[LLVMdev] llvm.meta (was Rotated loop identification)

[Hal Finkel]

----- Original Message -----
> 
> On Thu, Sep 12, 2013 at 4:52 PM, Hal Finkel < hfinkel at anl.gov >
> wrote:
> 
> 
> 
> 
> 
> 
> > If we only try to solve your immediate problem of
> > builtin_assume_aligned, isn't that good enough for now?
> 
> The thing that most concerns me about __builtin_assume_aligned and
> this scheme is the control dependencies. In gcc, it is the return
> value of the intrinsic that carries the alignment guarantee, and I
> think that this makes a lot of sense. Consider something like this:
> 
> void foo(double *x) {
> if (check_if_x_is_special(&global_state)) {
> y = __builtin_assume_aligned(x, 16);
> do_something(y);
> } else
> do_something_else(x);
> }
> 
> with this scheme, there is never a danger that the alignment
> assumption can be lifted and incorrectly applied to x in an inlined
> do_something_else(x).

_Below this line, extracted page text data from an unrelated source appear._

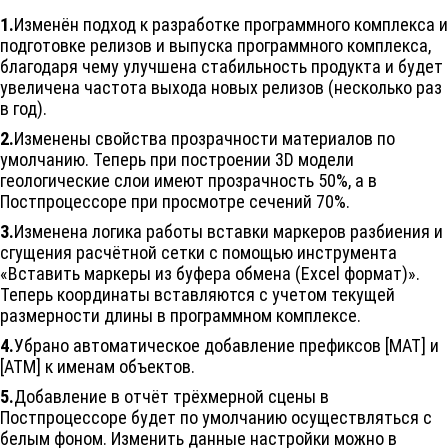
1.
Изменён подход к разработке программного комплекса и
подготовке релизов и выпуска программного комплекса,
благодаря чему улучшена стабильность продукта и будет
увеличена частота выхода новых релизов (несколько раз
в год).
2.
Изменены свойства прозрачности материалов по
умолчанию. Теперь при построении 3D модели
геологические слои имеют прозрачность 50%, а в
Постпроцессоре при просмотре сечений 70%.
3.
Изменена логика работы вставки маркеров разбиения и
сгущения расчётной сетки с помощью инструмента
«Вставить маркеры из буфера обмена (Excel формат)».
Теперь координаты вставляются с учетом текущей
размерности длины в программном комплексе.
4.
Убрано автоматическое добавление префиксов [МАТ] и
[АТМ] к именам объектов.
5.
Добавление в отчёт трёхмерной сцены в
Постпроцессоре будет по умолчанию осуществляться с
белым фоном. Изменить данные настройки можно в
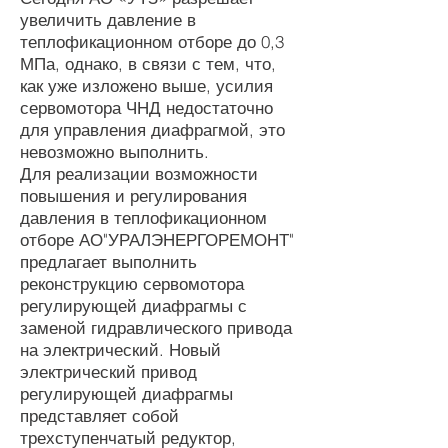
увеличить давление в
теплофикационном отборе до 0,3
МПа, однако, в связи с тем, что,
как уже изложено выше, усилия
сервомотора ЧНД недостаточно
для управления диафрагмой, это
невозможно выполнить.
Для реализации возможности
повышения и регулирования
давления в теплофикационном
отборе АО"УРАЛЭНЕРГОРЕМОНТ"
предлагает выполнить
реконструкцию сервомотора
регулирующей диафрагмы с
заменой гидравлического привода
на электрический. Новый
электрический привод
регулирующей диафрагмы
представляет собой
трехступенчатый редуктор,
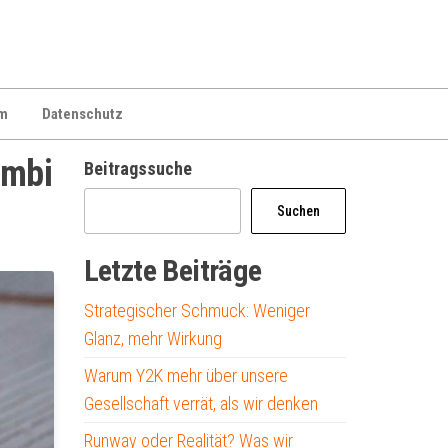
m
Datenschutz
ombi
Beitragssuche
Suchen
Letzte Beiträge
Strategischer Schmuck: Weniger
Glanz, mehr Wirkung
Warum Y2K mehr über unsere
Gesellschaft verrät, als wir denken
Runway oder Realität? Was wir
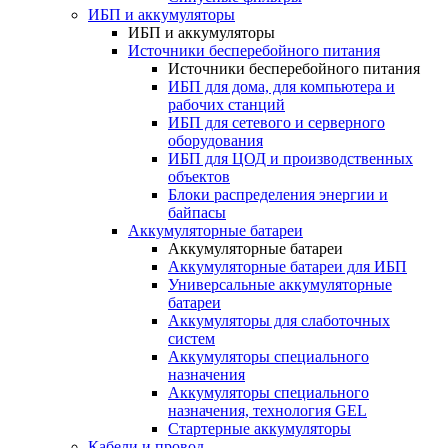
ИБП и аккумуляторы
ИБП и аккумуляторы
Источники бесперебойного питания
Источники бесперебойного питания
ИБП для дома, для компьютера и
рабочих станций
ИБП для сетевого и серверного
оборудования
ИБП для ЦОД и производственных
объектов
Блоки распределения энергии и
байпасы
Аккумуляторные батареи
Аккумуляторные батареи
Аккумуляторные батареи для ИБП
Универсальные аккумуляторные
батареи
Аккумуляторы для слаботочных
систем
Аккумуляторы специального
назначения
Аккумуляторы специального
назначения, технология GEL
Стартерные аккумуляторы
Кабели и провод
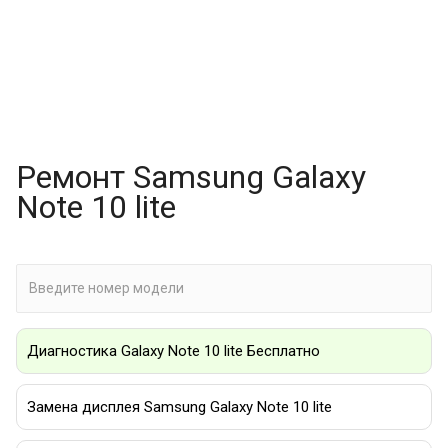
Ремонт Samsung Galaxy
Note 10 lite
Диагностика Galaxy Note 10 lite Бесплатно
Замена дисплея Samsung Galaxy Note 10 lite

If we simply have the intrinsic not return a
> value and apply its invariant back on its arguments, then I don't
> see how to guarantee correctness.
> 
> I would like general invariants, but can I make general invariants
> return a value in the same way? Alternatively, maybe the invariant
> could take a pointer and only apply to values in a specific memory
> location at some particular point? Maybe then AA will keep
> everything safe?
> 
> As Chandler pointed in response to my original patch on this topic,
> making the intrinsic return a value means that everyone else needs
> to look through it. On the other hand, it would make it
> conservatively correct ;) (as I'm writing this, I'm leaning toward
> trying the pointer thing).
> 
> 
> 
> Isn't alignment already annotated on loads and stores?

Yes, they get the type alignment.

> It seems like
> the frontend could lower __builtin_assume_aligned() to put the right
> alignment on all such loads and stores.

No, because a lot of the import use cases involve inlining, and post-unrolling adjustments. The fundamental problem is that the LLVM load/store alignment is a property of the load or store, not of the pointer. So, for example, if I have:

double *a = __builtin_assume_aligned(x, 32);
double *b = __builtin_assume_aligned(y, 32);

for (i = 0; i < n; ++i) {
  a[i] = b[i];
}

Can we now tag the loads from b and the stores to a as 32-byte aligned? No (only every 4th one is 32-byte aligned). Only after unrolling, if the backend decided to perform it, can some of the loads and stores have their alignment adjusted.

Regarding inlining, it is also important to note that we want the intrinsics to stick around until LTO if we're doing LTO.

> An optimization pass could
> propagate large alignments forward to dominated memory accesses.

In my original patchset for this (going back quite a few months now), this is essentially what I did. There was a pass that ran after unrolling to propagate alignments (and the intrinsics were discarded at the end).

> 
> 
> If there are no memory accesses (as your example), there's probably
> nothing to optimize until after inlining, so perhaps there should be
> an LLVM intrinsic which gets eliminated after inlining, leaving
> behind no shadow uses.

I agree; if we're not doing LTO, then the intrinsics should be deleted after the last propagation pass run.

Thanks again,
Hal


-- 
Hal Finkel
Assistant Computational Scientist
Leadership Computing Facility
Argonne National Laboratory